No matter who you are or how much you like to think you have things figured out, spend six months on the road beyond the boundaries of your comfort zone, and you’re guaranteed to grow as a human being. Better yet, spend that time journeying into the wilds of this great planet, and you can’t help but have nature work on you, rearranging your internal totem of life priorities into a much simpler order.
Such was the experience in 1968 when Yvon Chouinard, the Buddha-like founder of the Patagonia clothing company, and his mountaineering buddy Doug Tompkins loaded up a VW bus and started driving south to Chile on a climbing, surfing, and skiing trip of epic proportions. And it happened again some four decades later, when camera-toting adventurer Jeff Johnson reimagined their journey and purposely retraced their path to Corcovado National Park, only this time swapping the bus for a sailboat. His film, 180° South: Conquerors of the Useless, is not only a celebration of both these journeys but also, more importantly, a cinematic love letter to the Mother Earth-minded evolution of consciousness earned along the way.
Directed by Ojai-born filmmaker Chris Malloy, 180° marks a hard-earned departure of sorts for the pro-surfer-turned-moviemaker. An undeniable heavyweight in the world of surf filmmaking (Thicker Than Water, September Sessions), Malloy had the road-trip-with-cameras-rolling thing down long before production on 180° began.

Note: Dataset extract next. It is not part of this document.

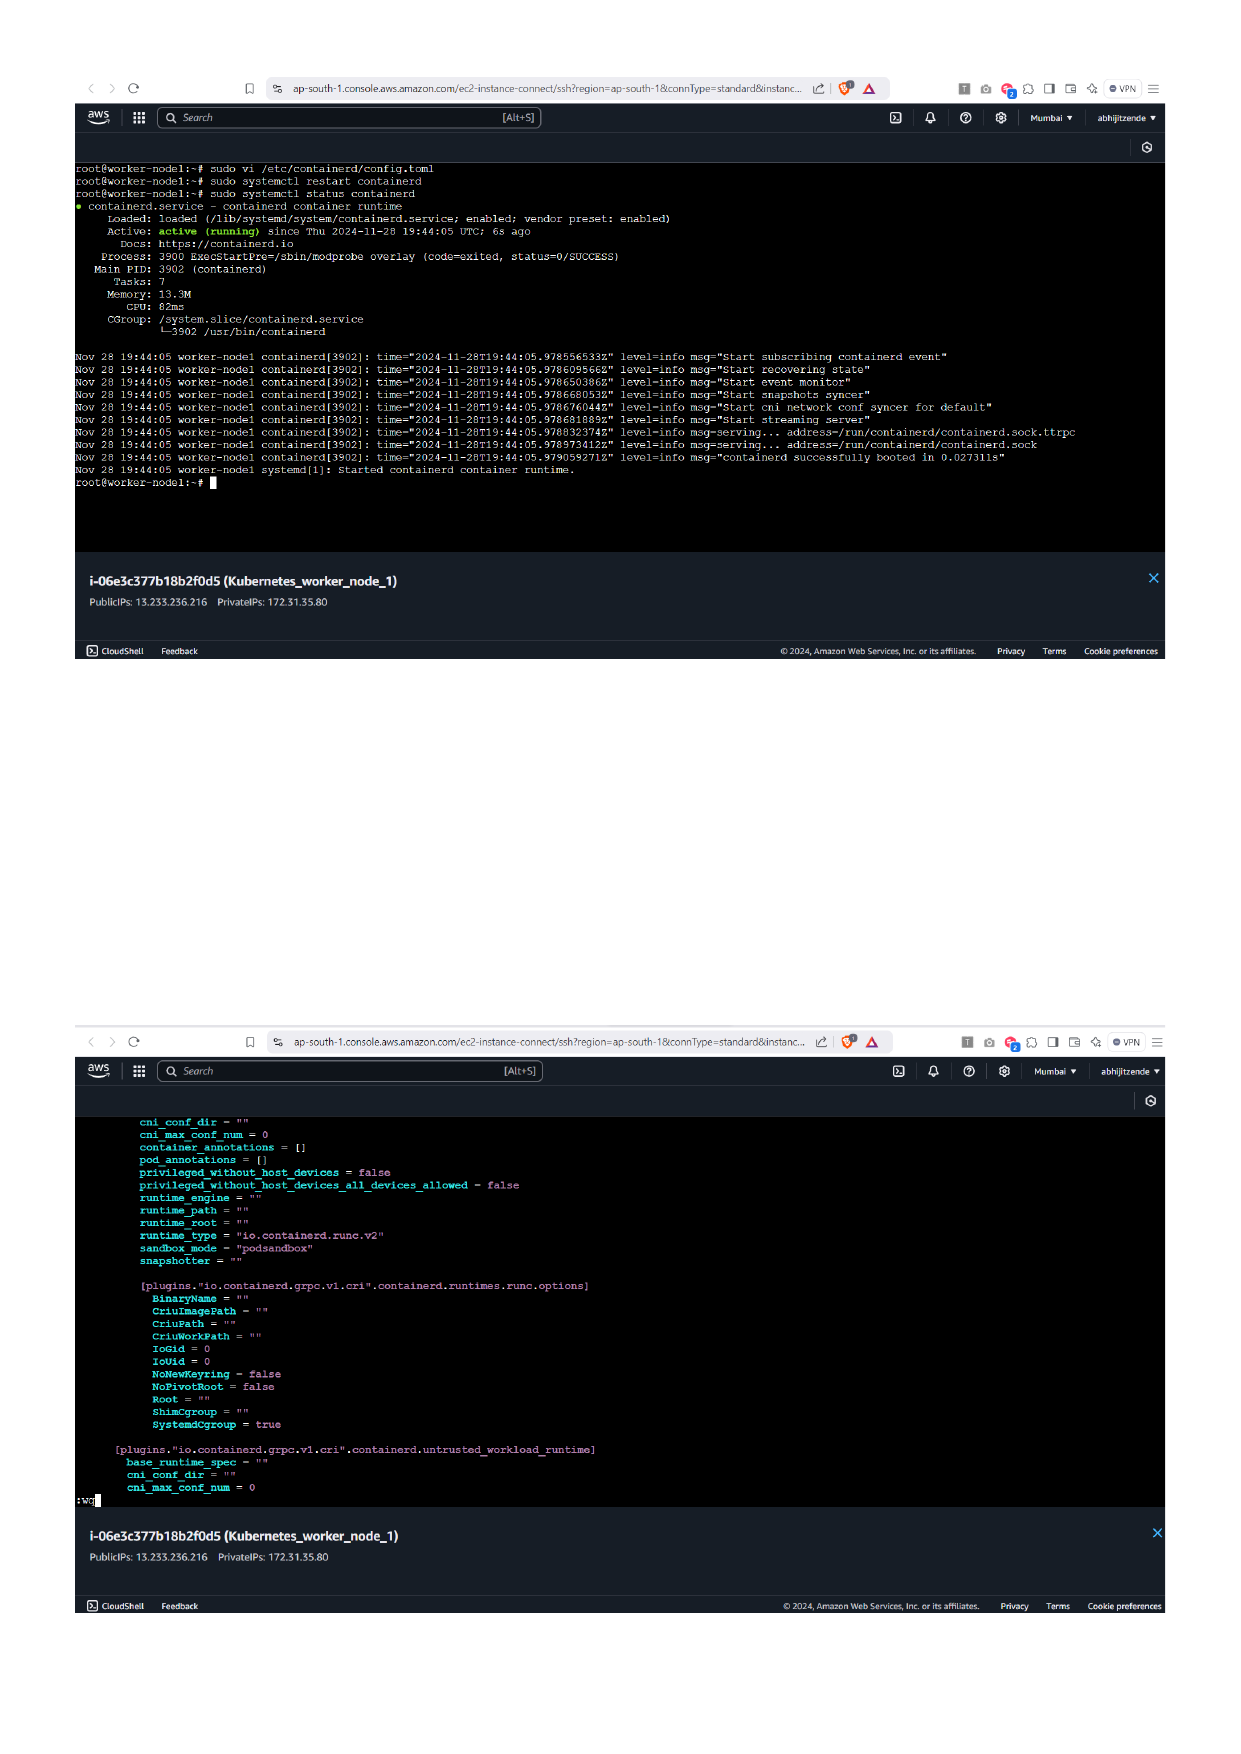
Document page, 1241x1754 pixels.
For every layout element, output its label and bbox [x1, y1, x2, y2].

But a purpose-driven documentary was uncharted territory for the 38-year-old goofy-foot surfer.
“This film, at least for me, was as much a learning experience as it was a film experience,” summed up Malloy. “With surf movies, you don’t really have to tell a story or even put names on a screen. You just get a crew together, follow hunches, pick out some spots, and go for it. … This was quite different. … This is really a film about the place and the people and their stories.”